A competent programmer will definitely need to be able to answer the question 
"should I add 'sealed' to this switch?" I'll take a stab at enumerating all the 
cases:

- A switch statement with a 'default' case: doesn't matter. The language 
already supports 'default' in both forms (existing switch statements are 
non-sealed, existing switch expressions are sealed). Pick a favorite style. 
(Alternatively: a switch statement with a 'default' clause is implicitly 
sealed. Then it's a style question of whether or not to be explicit about it.)

- A switch statement that initializes a local variable or returns at the end of 
a method: doesn't matter.

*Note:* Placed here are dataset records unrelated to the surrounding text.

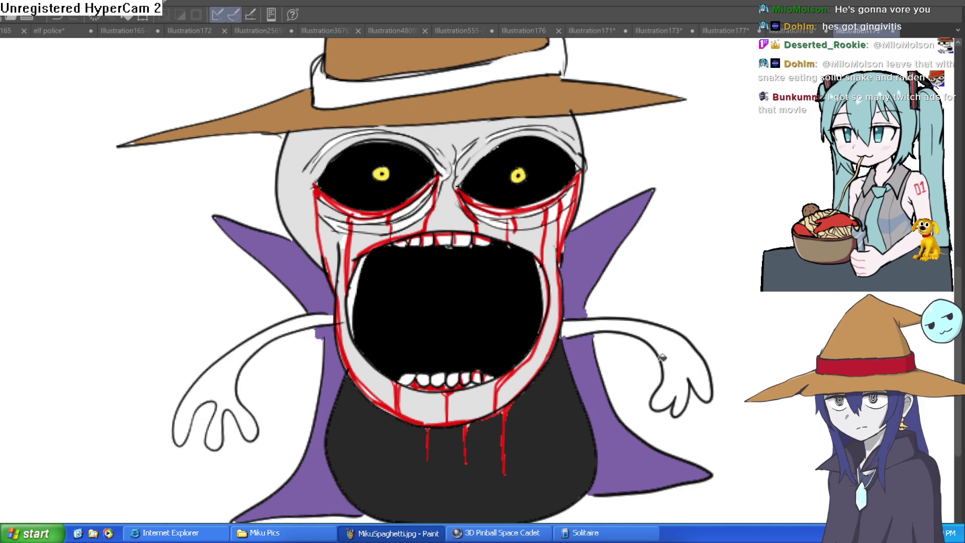
pyautogui.click(662, 357)
pyautogui.click(236, 352)
pyautogui.scroll(-5, 635, 290)
pyautogui.moveTo(711, 301); pyautogui.dragTo(520, 265)
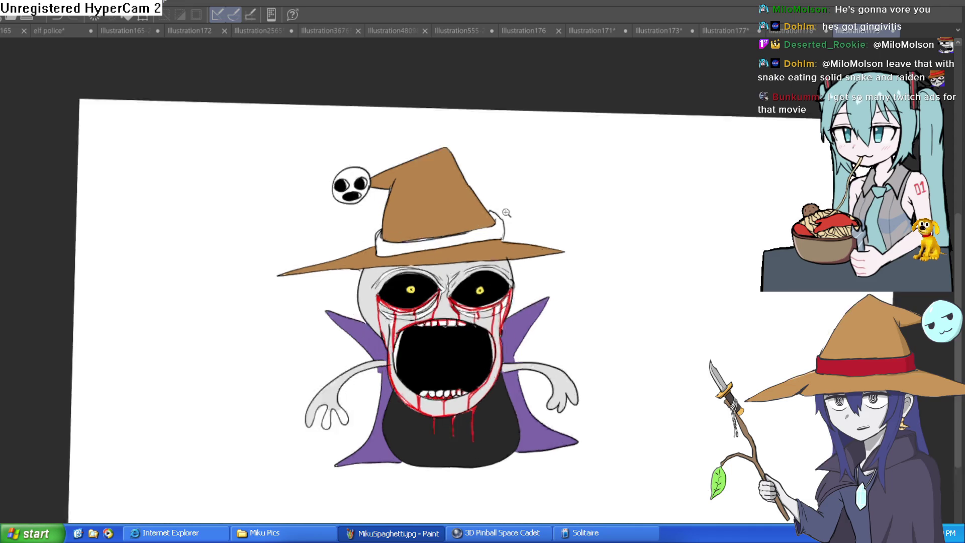
# Step: Fill the hat band red and the small ghost's face, eye and mouth highlights light blue
pyautogui.scroll(3, 459, 202)
pyautogui.click(520, 246)
pyautogui.scroll(2, 520, 246)
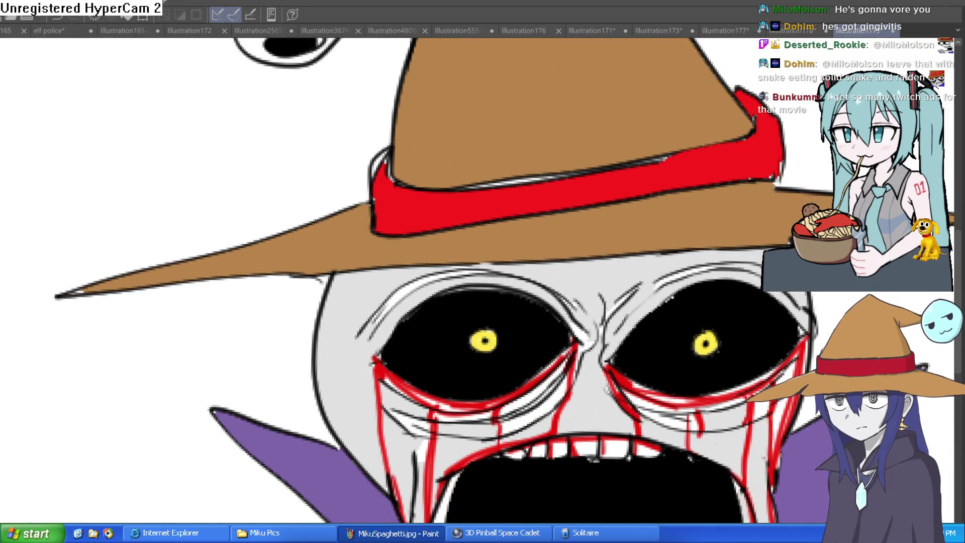
pyautogui.scroll(4, 301, 241)
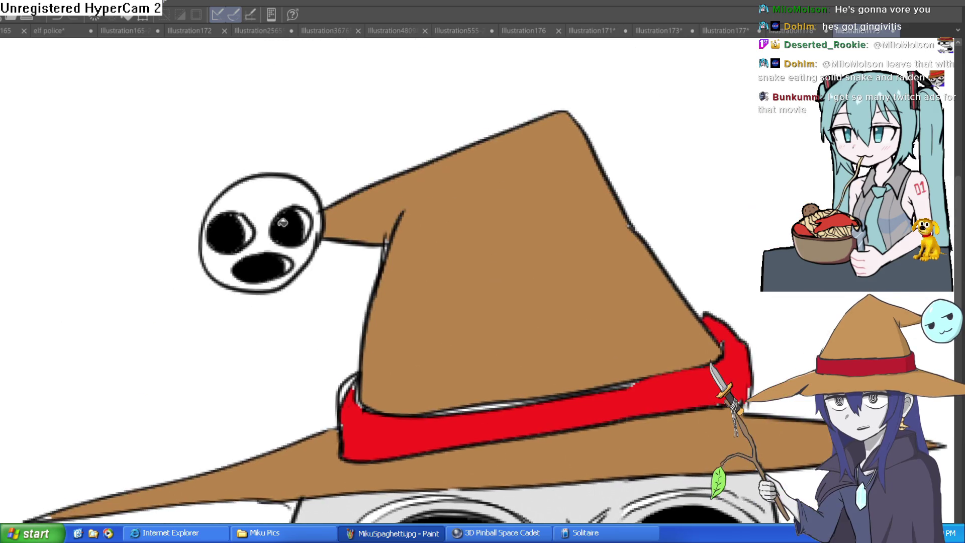
pyautogui.click(301, 244)
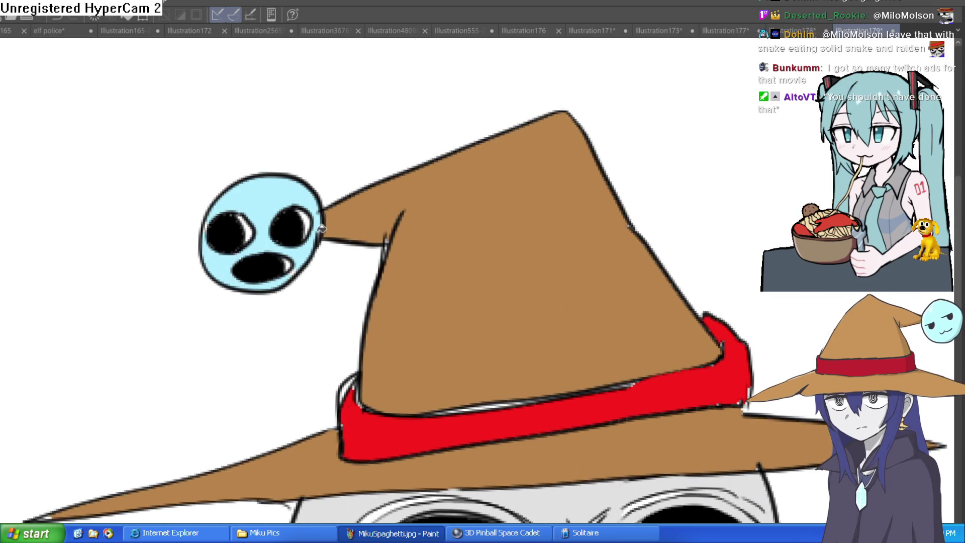
pyautogui.click(305, 223)
pyautogui.click(248, 225)
pyautogui.click(290, 261)
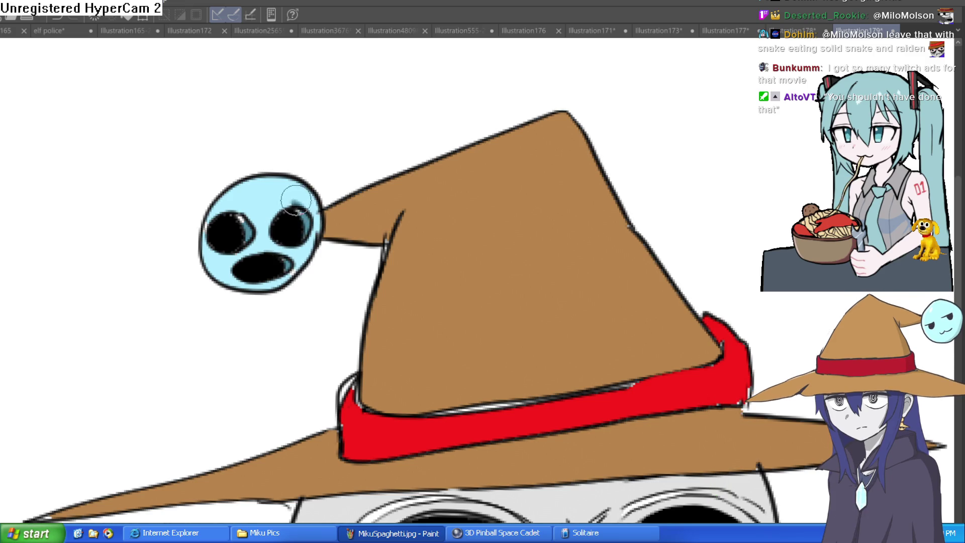
# Step: Reset the canvas rotation, recenter the creature's face, then switch to the flip-phone Illustration177
pyautogui.scroll(-3, 388, 206)
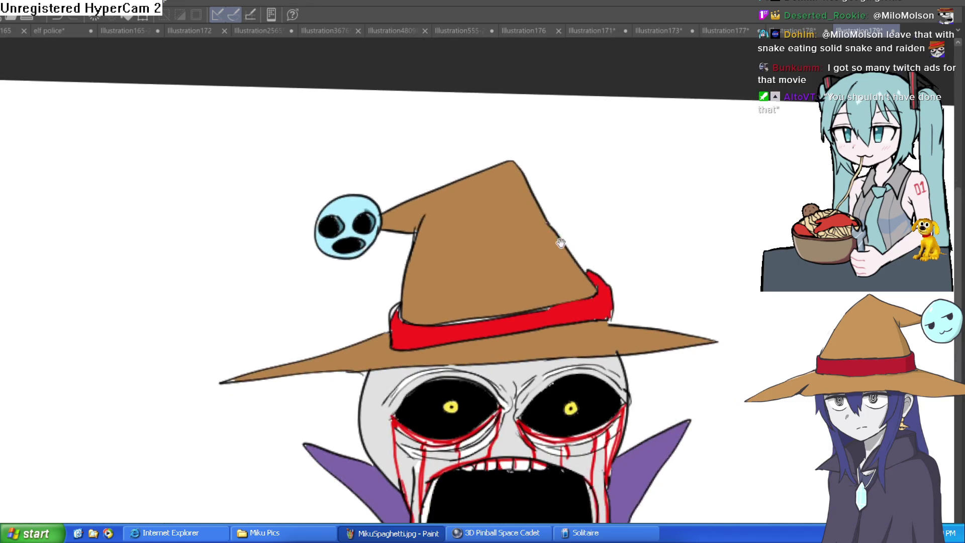
pyautogui.scroll(-1, 606, 187)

If you don't say 'sealed', flow analysis will catch 
any mistakes. (But there are some gotchas, so maybe 'sealed' (or switch 
expression) is the way to go if you don't want to think about it.)

Yeah, while in many cases flow analysis will save us, I'm not sure this is the message we want to send; it is not uncommon when presented with a flow error ("variable x might not be initialized) to "fix" it with "int x = 0".  (Gotcha, stupid compiler.)  I think these cases are prime examples of "falling out of this switch silently is a mistake", so I would advocate for sealing in all these cases, rather than hoping they used flow analysis correctly.

- A switch statement that side-effects on just a few of the possible inputs 
("possible" per static types): must use a non-sealed switch.

Not "must", since you can have a default that does nothing in a sealed switch.

But, there is a subtle difference between

    switch (x) {
        case FOO: ...
    }

and

    sealed switch (x) {
        case FOO: ....
        default: // nothing
    }

which is, what happens on remainder.  In the former, it is just another ignored non-matching input; in the latter, we throw.

I believe this is the subtle difference that will get people.

- A switch statement that is optimistically total over an enum/sealed class: 
use a sealed switch to ensure totality checking in the future. Or, if the 
totality is accidental (I cover the cases right now, but don't expect to in the 
future), use a non-sealed switch.
What we were calling optimistic totality (now, totality with remainder) is not just about enums and sealed classes, though. Consider:

    switch (foo) {
        case Foo(var x): ...
    }

There is a remainder, null, and a sealed switch will NPE on it.  (As will a pattern assignment.)

- A switch statement with a last 'case' intended to be total: use a sealed 
switch to avoid mistakes and (if it's a risk) defend against input type changes

I think that covers it? There will be some coding style preferences to work 
out, but I think this story will be intuitive to most programmers.


Yep.  I think the key difficult think here, which took us a while to see, is that the remainder shape can get complicated, especially when you get to nested deconstruction patterns over sealed types. We agreed that this is unavoidable, and hopefully will pop into the user's consciousness rarely.

The key difference between a sealed switch and a non-sealed one is that in a sealed switch, there is _no_ input value which is silently ignored.